By: Leigh Sexton - Updated: 25 Aug 2010 | comments*Discuss
 
Healthy Eating Ingredient Substitutes

The latest results of the DEFRA National Food Survey one of the most important studies of trends in food consumption in Britain reveals that there is continuing progress towards a healthier national diet. While coronary heart disease (CHD) is responsible for more than 180,000 deaths a year, it’s declining fairly rapidly. But there’s a big gap between what we eat at home and what we eat when we’re out and in that gap lies a lot of the unhealthy eat that we indulge in

Why is our diet better at home than in restaurants?

Partly because codes of practice to improve public knowledge of the consumption of foods are still patchy . . . while supermarkets have started to label foods with percentages of saturated fat, sugar, fibre and salt, they haven’t all agreed to use a standard system, and restaurants and fast food outlets only have a voluntary scheme which means most use no ingredient labelling at all.

In the last two decades we have gone from eating 4% of our meals outside the home to eating more than a quarter of our meals away from the family dining table. This means that we have little or no idea of the fat, sugar and salt in more than 25% of our food – and because we enjoy sugary, salty and fatty foods for their ‘mouth appeal’ we are more inclined to indulge our appetites when we don’t see what goes into a recipe. And that, in turn, means that we can prefer to gratify our appetites with less healthy food because ‘out of sight is out of mind’.

Making home food taste like restaurant food

The DEFRA research shows that some of our most popular eating-out dishes, such as chips, stir fries and desserts, are worryingly high in saturated fat and salt, even desserts, such as cheesecakes and brownies, can have more salt than the average person’s recommended daily allowance.
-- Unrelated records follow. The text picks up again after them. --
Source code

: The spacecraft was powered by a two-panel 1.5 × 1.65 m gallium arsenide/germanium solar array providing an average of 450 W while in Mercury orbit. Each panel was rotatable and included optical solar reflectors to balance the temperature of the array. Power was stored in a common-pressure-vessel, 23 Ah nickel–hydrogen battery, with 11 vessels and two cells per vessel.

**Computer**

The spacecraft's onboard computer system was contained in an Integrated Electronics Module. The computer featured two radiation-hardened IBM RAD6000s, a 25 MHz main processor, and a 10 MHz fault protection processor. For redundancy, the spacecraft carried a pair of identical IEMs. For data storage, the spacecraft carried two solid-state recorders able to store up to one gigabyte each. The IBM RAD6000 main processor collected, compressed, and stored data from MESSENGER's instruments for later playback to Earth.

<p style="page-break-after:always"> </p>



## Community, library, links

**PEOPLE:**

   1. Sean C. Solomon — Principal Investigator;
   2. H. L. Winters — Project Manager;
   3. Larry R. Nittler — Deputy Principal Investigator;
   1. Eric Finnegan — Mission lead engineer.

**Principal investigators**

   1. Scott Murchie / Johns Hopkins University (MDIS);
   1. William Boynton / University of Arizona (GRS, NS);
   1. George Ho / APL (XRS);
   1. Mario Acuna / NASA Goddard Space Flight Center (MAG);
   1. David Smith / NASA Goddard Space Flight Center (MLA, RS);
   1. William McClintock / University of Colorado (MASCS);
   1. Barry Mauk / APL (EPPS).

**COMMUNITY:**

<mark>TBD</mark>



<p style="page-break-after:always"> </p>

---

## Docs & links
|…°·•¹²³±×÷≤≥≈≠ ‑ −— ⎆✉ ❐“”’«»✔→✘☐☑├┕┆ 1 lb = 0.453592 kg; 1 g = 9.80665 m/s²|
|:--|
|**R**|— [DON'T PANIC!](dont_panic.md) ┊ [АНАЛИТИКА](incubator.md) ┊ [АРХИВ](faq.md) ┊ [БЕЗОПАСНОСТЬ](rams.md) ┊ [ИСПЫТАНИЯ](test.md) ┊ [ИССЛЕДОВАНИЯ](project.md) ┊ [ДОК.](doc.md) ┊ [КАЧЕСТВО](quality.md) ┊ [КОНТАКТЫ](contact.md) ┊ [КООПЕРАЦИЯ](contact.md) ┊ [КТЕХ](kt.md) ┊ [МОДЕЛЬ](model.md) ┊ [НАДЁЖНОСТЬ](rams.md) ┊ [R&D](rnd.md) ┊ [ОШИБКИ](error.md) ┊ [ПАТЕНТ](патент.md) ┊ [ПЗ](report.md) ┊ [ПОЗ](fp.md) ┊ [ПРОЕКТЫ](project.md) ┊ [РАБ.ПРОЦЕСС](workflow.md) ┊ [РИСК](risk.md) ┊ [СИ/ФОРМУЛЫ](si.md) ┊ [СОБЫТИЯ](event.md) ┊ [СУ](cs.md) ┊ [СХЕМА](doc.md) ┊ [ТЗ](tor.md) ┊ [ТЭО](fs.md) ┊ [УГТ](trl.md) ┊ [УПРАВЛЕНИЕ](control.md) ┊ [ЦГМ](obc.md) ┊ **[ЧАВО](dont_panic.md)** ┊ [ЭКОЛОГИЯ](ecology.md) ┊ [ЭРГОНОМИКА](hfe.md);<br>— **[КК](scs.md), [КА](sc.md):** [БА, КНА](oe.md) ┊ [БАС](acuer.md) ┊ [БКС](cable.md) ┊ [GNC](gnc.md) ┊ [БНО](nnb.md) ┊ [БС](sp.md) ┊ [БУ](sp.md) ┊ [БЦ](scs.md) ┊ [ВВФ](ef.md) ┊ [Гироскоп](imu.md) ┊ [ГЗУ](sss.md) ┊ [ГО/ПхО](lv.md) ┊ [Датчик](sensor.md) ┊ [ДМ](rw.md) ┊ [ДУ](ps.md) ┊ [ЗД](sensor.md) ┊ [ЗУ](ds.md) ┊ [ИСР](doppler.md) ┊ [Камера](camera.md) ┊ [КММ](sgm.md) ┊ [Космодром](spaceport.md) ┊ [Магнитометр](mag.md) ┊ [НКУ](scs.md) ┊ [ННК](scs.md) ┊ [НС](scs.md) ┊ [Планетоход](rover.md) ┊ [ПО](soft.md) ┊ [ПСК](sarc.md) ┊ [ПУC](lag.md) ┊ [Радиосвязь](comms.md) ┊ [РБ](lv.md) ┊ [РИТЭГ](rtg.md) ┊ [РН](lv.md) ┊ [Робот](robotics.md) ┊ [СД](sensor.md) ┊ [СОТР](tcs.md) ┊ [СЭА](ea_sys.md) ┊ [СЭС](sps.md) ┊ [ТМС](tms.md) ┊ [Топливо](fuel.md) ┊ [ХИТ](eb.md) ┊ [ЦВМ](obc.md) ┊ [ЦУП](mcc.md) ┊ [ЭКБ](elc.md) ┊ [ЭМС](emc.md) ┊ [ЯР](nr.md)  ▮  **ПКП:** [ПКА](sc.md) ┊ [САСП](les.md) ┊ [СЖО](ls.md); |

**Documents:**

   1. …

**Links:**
The problem is that if we get used to the stronger flavour of restaurant food, it can make our home-cooked meals seem blander or less exciting, so making clever substitutions of healthy ingredients for less healthy ones can make your recipes more appealing to the family.

Sugar substitutes:

1. Rather than using sugar to sweeten drinks, consider using artificial sweetener. If you prefer not to use ‘fake sugar’ you can try adding honey to drinks.

2. Many cakes and baked goods use more sugar than they need to because they rely on the creaming of sugar with fat to create air bubbles that make the food rise when cooked. Experiment with removing up to half the sugar, but adding a teaspoon of baking powder with the flour to make those air bubbles happen. You may be surprised at how sweet the dish still tastes.

3. Honey can be substituted for sugar in many recipes, and because it has more fructose, which is sweeter than sugar, you need less of it. Also 2% of honey is minerals, vitamins, pollen and protein, none of which appear in sugar.

Fat substitutes

  1. Sunflower oil is better for you than vegetable oils because it has more unsaturated fats
  2. Try reducing the butter or margarine you add to mashed potatoes by adding a teaspoon of olive oil and a tablespoon of natural yoghurt instead.
  3. Many recipes can have their butter content reduced by a quarter if you add another form of moisture such as apple puree for sweet recipes, or natural yoghurt for savoury ones
  4. Dip bread in a mix of herbed vinegar and olive oil rather than spreading it with butter

Salt Substitutes

Seasoning salts like garlic salt, celery salt or onion salt or mixed peppercorns blended with sea salt can all be used instead of pure table salt to add more flavour. Because a proportion of each ‘pinch’ is not actually salt, you naturally reduce your salt consumption.

Herbs and Spices

For many dishes you can try using herbal seasonings, such as garlic powder, five spice powder, herbes de Provence or celery seeds in place of salt, or even better, try offering finely chopped fresh herbs, celery leaves or spring onions in place of salt.